Hi,

On 10/03/16 09:52, Peter Uhnák wrote:

    I'm looking at the dependencies of pharo-launcher on ubuntu, and I
    don't see any dependency on libcairo2:i386.


It's a Cairo dependency, not necessarily Pharo's dependency — i.e. you can use Pharo for a long time and never need cairo.

    For a smother Gnu/Linux experience, the message could be a little
    bit more descriptive, something advicing to check for LibCairo 32
    bit in the system and installing it, if it is not present.


Well the error does say 'Cannot locate cairo library. Please check if it installed on your system', and from the paths it's checking its pretty clear what it needs.

So if you are a linux user it's more than enough to see what's going on/what's needed. And if you are not a linux user, then anything short of exact instructions how to install it would be imho equally useless.


Sorry I don't explain myself properly. I was meaning a window with this message instead of a error trace, which could be intimidating. Something with the same message and buttons like "Ok", "Launch debugger". In the workshops there are some Gnu/Linux newbies and the hidding the error trace for a while seems to be helpful to them.

     I have been thinking in some kind of interface with the Nix
    package manager[2]


Because what's better than telling users how to install a package in a particular distro?
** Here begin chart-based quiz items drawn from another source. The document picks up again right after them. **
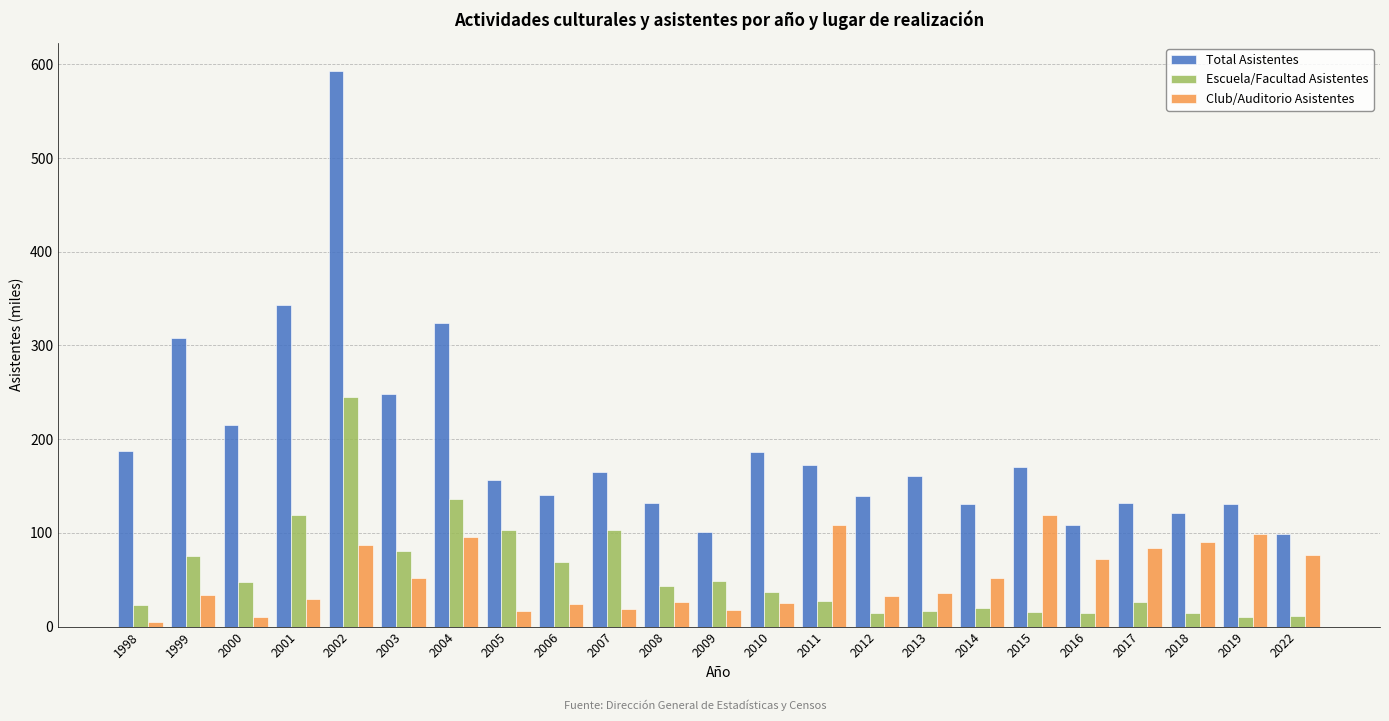

At which label does Club/Auditorio Asistentes reach its peak?

2015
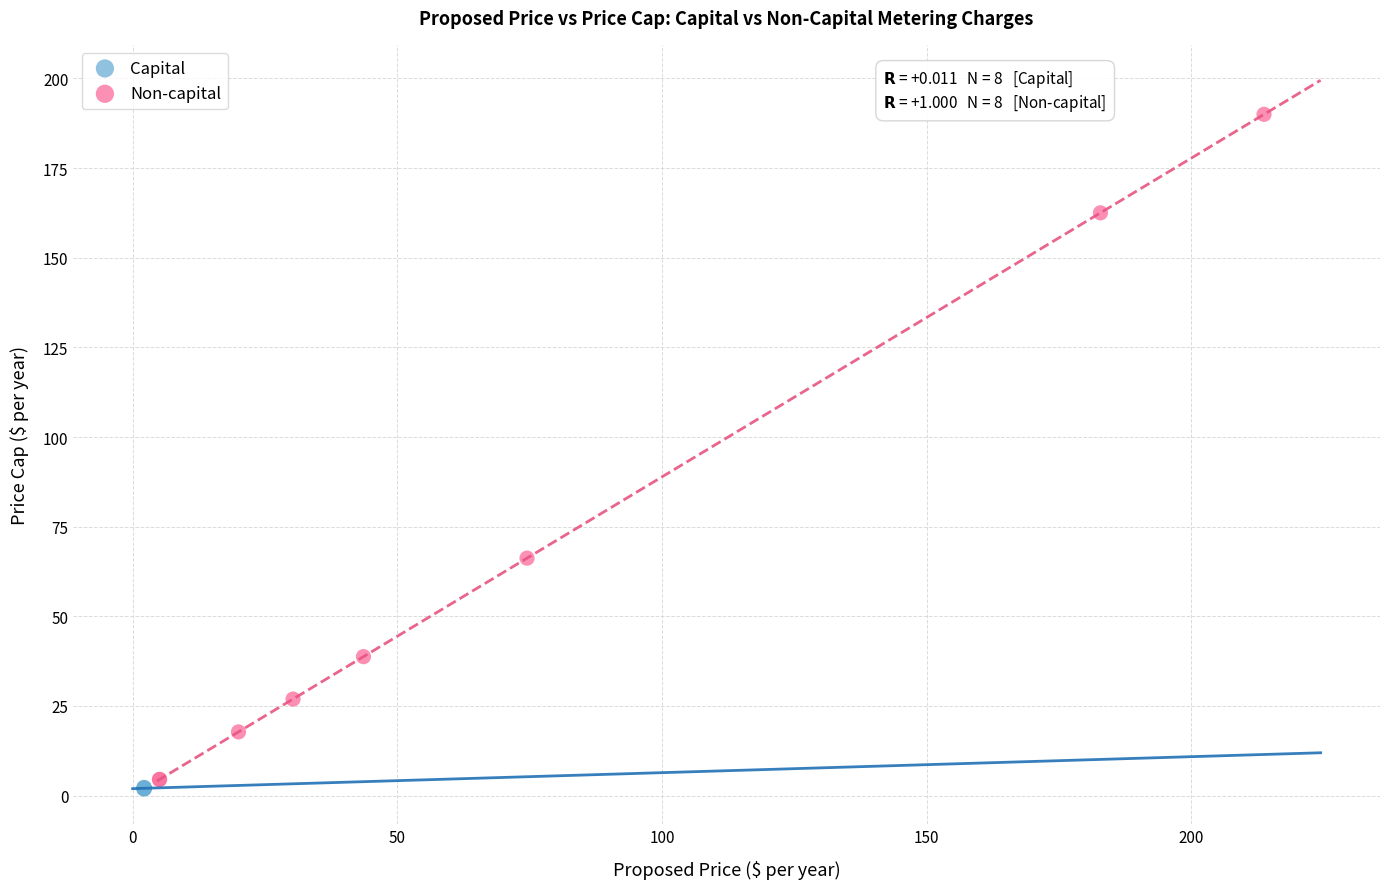

Which series has the widest spread of Y values?

Non-capital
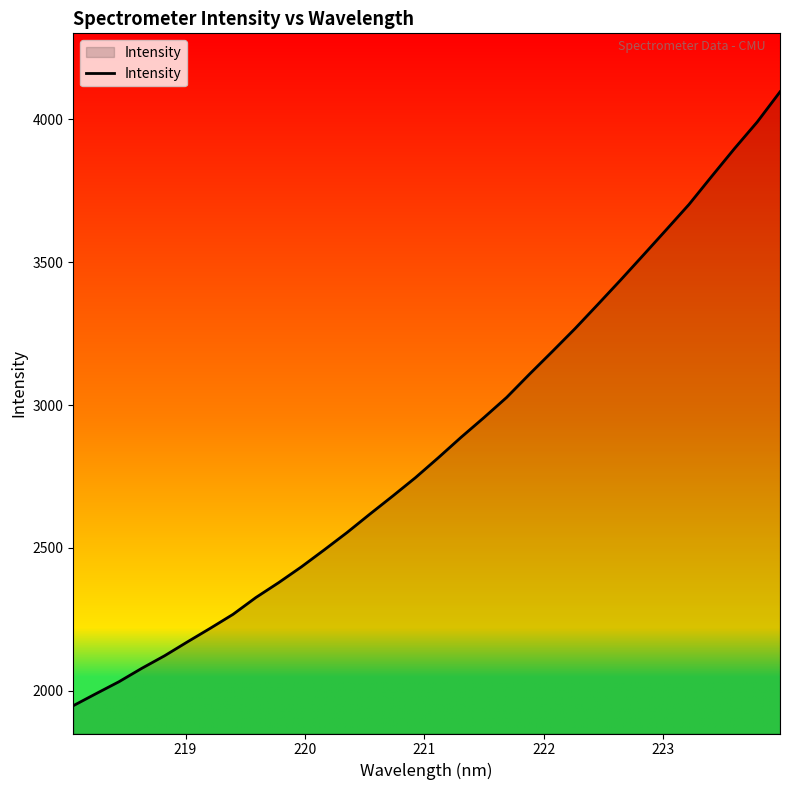

Reading left to right, list all the values displayed in this chart.

1947.4	1989.6	2031.2	2078.1	2122.1	2170.7	2218.2	2267.2	2326.0	2378.2	2433.6	2493.0	2553.7	2618.1	2681.2	2745.8	2815.4	2887.0	2955.7	3026.7	3107.9	3187.1	3267.4	3352.0	3437.6	3525.0	3613.2	3701.9	3800.6	3897.8	3991.1	4096.5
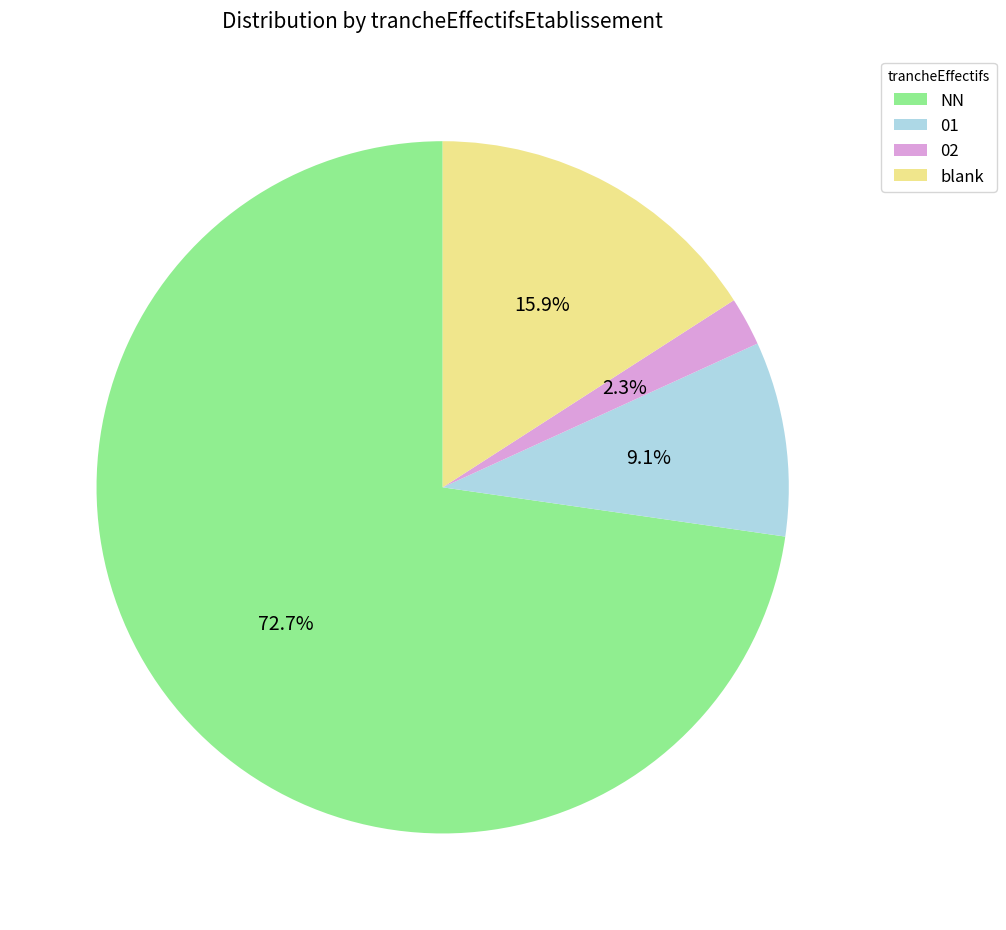

How many segments does this pie chart have?

4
Tell them how to install a whole new package manager in their particular distro and then tell them how to install a package.


No, but because we could build a wrapper for particular packages that installs Nix, and then others (32 bits variants of libcairo or sqlite, pandoc, etc) without caring about a particular Unix variant (being them Mac or hundreds Gnu/Linux distros based on dozen of "bases"), making the experience smother for the newbie, providing he/she has root privileges. People will not see nix anywhere, not even for installing (by the way it is just one command no matter of the distro -curl) and then any other external package would be available. So no need to be sarcastic here Peter.

We can also go all the way and just bundle all the libraries and have option to download "self-contained linux vm" (this is what I've actually done for one of my projects, because the users didn't have root privilege to install new packages on the computers).


That would be a nice option at least for Moose/Roassal related experiences.